*** SOURCE RECORDS Section Begins ***

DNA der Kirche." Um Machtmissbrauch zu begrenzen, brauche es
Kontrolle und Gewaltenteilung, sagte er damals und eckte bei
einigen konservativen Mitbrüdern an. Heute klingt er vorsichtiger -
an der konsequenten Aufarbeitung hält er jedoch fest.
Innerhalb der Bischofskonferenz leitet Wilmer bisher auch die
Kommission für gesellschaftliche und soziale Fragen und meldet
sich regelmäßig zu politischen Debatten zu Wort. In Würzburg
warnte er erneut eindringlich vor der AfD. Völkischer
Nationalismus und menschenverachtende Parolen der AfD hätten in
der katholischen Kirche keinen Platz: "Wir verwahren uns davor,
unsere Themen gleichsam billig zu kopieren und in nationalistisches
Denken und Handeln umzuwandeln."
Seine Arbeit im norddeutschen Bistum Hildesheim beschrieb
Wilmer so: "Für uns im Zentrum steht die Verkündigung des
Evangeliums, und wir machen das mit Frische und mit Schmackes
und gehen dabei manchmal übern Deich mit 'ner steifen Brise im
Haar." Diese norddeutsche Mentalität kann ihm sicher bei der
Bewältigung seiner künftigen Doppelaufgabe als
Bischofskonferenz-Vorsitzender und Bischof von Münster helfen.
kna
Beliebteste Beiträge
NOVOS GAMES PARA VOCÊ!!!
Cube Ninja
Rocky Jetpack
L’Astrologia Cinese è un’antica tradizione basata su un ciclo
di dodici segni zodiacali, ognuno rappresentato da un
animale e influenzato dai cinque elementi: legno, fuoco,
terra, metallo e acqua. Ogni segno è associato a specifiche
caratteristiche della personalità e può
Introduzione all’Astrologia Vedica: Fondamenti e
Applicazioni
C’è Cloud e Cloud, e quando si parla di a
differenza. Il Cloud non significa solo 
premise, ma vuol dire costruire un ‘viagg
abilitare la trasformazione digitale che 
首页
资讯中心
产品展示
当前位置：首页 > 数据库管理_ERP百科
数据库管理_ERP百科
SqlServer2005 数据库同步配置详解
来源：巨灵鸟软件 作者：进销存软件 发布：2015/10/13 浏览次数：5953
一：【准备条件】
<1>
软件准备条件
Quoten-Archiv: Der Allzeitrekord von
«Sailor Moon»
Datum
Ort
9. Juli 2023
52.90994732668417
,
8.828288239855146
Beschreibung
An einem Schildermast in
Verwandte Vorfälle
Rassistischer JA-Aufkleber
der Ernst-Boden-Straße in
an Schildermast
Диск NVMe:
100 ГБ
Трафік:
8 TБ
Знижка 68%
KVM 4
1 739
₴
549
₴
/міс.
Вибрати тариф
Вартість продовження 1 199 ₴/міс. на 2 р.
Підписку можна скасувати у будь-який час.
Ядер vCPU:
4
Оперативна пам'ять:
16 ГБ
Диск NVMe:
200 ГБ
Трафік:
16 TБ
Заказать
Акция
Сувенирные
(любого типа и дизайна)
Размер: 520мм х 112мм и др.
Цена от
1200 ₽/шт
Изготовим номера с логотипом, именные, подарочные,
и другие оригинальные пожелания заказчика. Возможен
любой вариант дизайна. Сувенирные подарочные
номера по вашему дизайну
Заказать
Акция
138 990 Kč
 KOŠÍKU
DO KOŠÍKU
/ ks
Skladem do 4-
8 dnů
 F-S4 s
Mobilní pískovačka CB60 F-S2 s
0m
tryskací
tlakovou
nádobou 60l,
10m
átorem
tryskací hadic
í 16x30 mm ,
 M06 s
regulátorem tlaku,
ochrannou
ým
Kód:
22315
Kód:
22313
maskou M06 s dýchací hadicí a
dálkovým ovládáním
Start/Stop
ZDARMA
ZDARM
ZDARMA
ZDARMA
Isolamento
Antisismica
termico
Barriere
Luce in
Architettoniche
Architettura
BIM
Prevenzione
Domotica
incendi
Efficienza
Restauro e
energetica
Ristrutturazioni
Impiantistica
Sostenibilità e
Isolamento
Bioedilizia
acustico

*** SOURCE RECORDS Section Ends ***

Copy out every line of the rows above word for word, keeping each line break where it falls.

RESULT OF THE TASK =
DNA der Kirche." Um Machtmissbrauch zu begrenzen, brauche es
Kontrolle und Gewaltenteilung, sagte er damals und eckte bei
einigen konservativen Mitbrüdern an. Heute klingt er vorsichtiger -
an der konsequenten Aufarbeitung hält er jedoch fest.
Innerhalb der Bischofskonferenz leitet Wilmer bisher auch die
Kommission für gesellschaftliche und soziale Fragen und meldet
sich regelmäßig zu politischen Debatten zu Wort. In Würzburg
warnte er erneut eindringlich vor der AfD. Völkischer
Nationalismus und menschenverachtende Parolen der AfD hätten in
der katholischen Kirche keinen Platz: "Wir verwahren uns davor,
unsere Themen gleichsam billig zu kopieren und in nationalistisches
Denken und Handeln umzuwandeln."
Seine Arbeit im norddeutschen Bistum Hildesheim beschrieb
Wilmer so: "Für uns im Zentrum steht die Verkündigung des
Evangeliums, und wir machen das mit Frische und mit Schmackes
und gehen dabei manchmal übern Deich mit 'ner steifen Brise im
Haar." Diese norddeutsche Mentalität kann ihm sicher bei der
Bewältigung seiner künftigen Doppelaufgabe als
Bischofskonferenz-Vorsitzender und Bischof von Münster helfen.
kna
Beliebteste Beiträge
NOVOS GAMES PARA VOCÊ!!!
Cube Ninja
Rocky Jetpack
L’Astrologia Cinese è un’antica tradizione basata su un ciclo
di dodici segni zodiacali, ognuno rappresentato da un
animale e influenzato dai cinque elementi: legno, fuoco,
terra, metallo e acqua. Ogni segno è associato a specifiche
caratteristiche della personalità e può
Introduzione all’Astrologia Vedica: Fondamenti e
Applicazioni
C’è Cloud e Cloud, e quando si parla di a
differenza. Il Cloud non significa solo 
premise, ma vuol dire costruire un ‘viagg
abilitare la trasformazione digitale che 
首页
资讯中心
产品展示
当前位置：首页 > 数据库管理_ERP百科
数据库管理_ERP百科
SqlServer2005 数据库同步配置详解
来源：巨灵鸟软件 作者：进销存软件 发布：2015/10/13 浏览次数：5953
一：【准备条件】
<1>
软件准备条件
Quoten-Archiv: Der Allzeitrekord von
«Sailor Moon»
Datum
Ort
9. Juli 2023
52.90994732668417
,
8.828288239855146
Beschreibung
An einem Schildermast in
Verwandte Vorfälle
Rassistischer JA-Aufkleber
der Ernst-Boden-Straße in
an Schildermast
Диск NVMe:
100 ГБ
Трафік:
8 TБ
Знижка 68%
KVM 4
1 739
₴
549
₴
/міс.
Вибрати тариф
Вартість продовження 1 199 ₴/міс. на 2 р.
Підписку можна скасувати у будь-який час.
Ядер vCPU:
4
Оперативна пам'ять:
16 ГБ
Диск NVMe:
200 ГБ
Трафік:
16 TБ
Заказать
Акция
Сувенирные
(любого типа и дизайна)
Размер: 520мм х 112мм и др.
Цена от
1200 ₽/шт
Изготовим номера с логотипом, именные, подарочные,
и другие оригинальные пожелания заказчика. Возможен
любой вариант дизайна. Сувенирные подарочные
номера по вашему дизайну
Заказать
Акция
138 990 Kč
 KOŠÍKU
DO KOŠÍKU
/ ks
Skladem do 4-
8 dnů
 F-S4 s
Mobilní pískovačka CB60 F-S2 s
0m
tryskací
tlakovou
nádobou 60l,
10m
átorem
tryskací hadic
í 16x30 mm ,
 M06 s
regulátorem tlaku,
ochrannou
ým
Kód:
22315
Kód:
22313
maskou M06 s dýchací hadicí a
dálkovým ovládáním
Start/Stop
ZDARMA
ZDARM
ZDARMA
ZDARMA
Isolamento
Antisismica
termico
Barriere
Luce in
Architettoniche
Architettura
BIM
Prevenzione
Domotica
incendi
Efficienza
Restauro e
energetica
Ristrutturazioni
Impiantistica
Sostenibilità e
Isolamento
Bioedilizia
acustico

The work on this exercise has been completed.